The database upgrade is in progress. This may take some time based on the database size. You can see the progress and current status in /var/tmp/(directory)/db/log/dbManager_<timestamp>_.log file.

After complete installation, the logs are copied to the following location:/var/VRTS/install/logs/LogDirectory/db/log

LogDirectory is generated during the upgrade progress.

16. The installer displays the OpsCenter packages that are installed. Depending on the installed packages, the following message may be displayed:

The following packages were found on the system.
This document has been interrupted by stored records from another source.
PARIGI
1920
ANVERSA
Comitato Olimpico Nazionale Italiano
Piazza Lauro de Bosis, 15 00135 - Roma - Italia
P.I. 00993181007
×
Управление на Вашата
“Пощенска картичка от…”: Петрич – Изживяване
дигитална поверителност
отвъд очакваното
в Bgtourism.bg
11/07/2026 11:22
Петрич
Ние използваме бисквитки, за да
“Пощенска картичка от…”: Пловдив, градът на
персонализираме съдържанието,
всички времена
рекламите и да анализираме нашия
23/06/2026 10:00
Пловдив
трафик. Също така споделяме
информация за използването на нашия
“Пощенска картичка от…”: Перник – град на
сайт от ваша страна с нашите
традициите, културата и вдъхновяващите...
However the package

versions are older than the ones required by OpsCenter.

VRTSOpsCenterServer existing version was found on the system, 

but OpsCenter requires VRTSOpsCenterServer new version

VRTSOpsCenterGUI existing version was found on the system, 

but OpsCenter requires VRTSOpsCenterGUI new version

VRTSOpsCenterLegacyServer existing version was found on the system, 

but OpsCenter requires VRTSOpsCenterLegacyServer new version

The installer then uninstalls the older packages and installs new version of OpsCenter Server.
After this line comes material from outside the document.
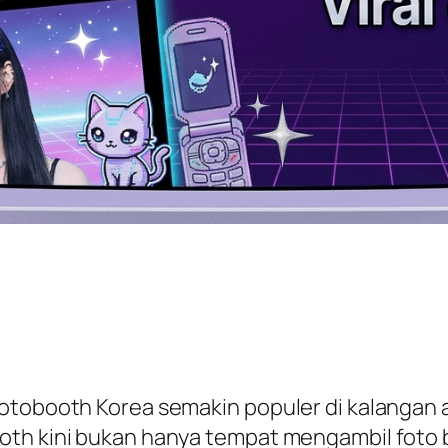
otobooth Korea semakin populer di kalangan an
th kini bukan hanya tempat mengambil foto bi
17. OpsCenter Server is installed. Configuration changes are made to the system.
18. All the OpsCenter processes are started. The following information is also displayed:

o    Web URL to access OpsCenter console

o    Location of install log and summary files.

Note:

After successful upgrade, OpsCenter database password is set to an auto-generated string, if the earlier password is still the default one, that is 'SQL'. Veritas recommends that you change the database password after the installation.

If you had changed the default password in the earlier version, you do not need to change it again. The installer retains the old password that you can use in the current version.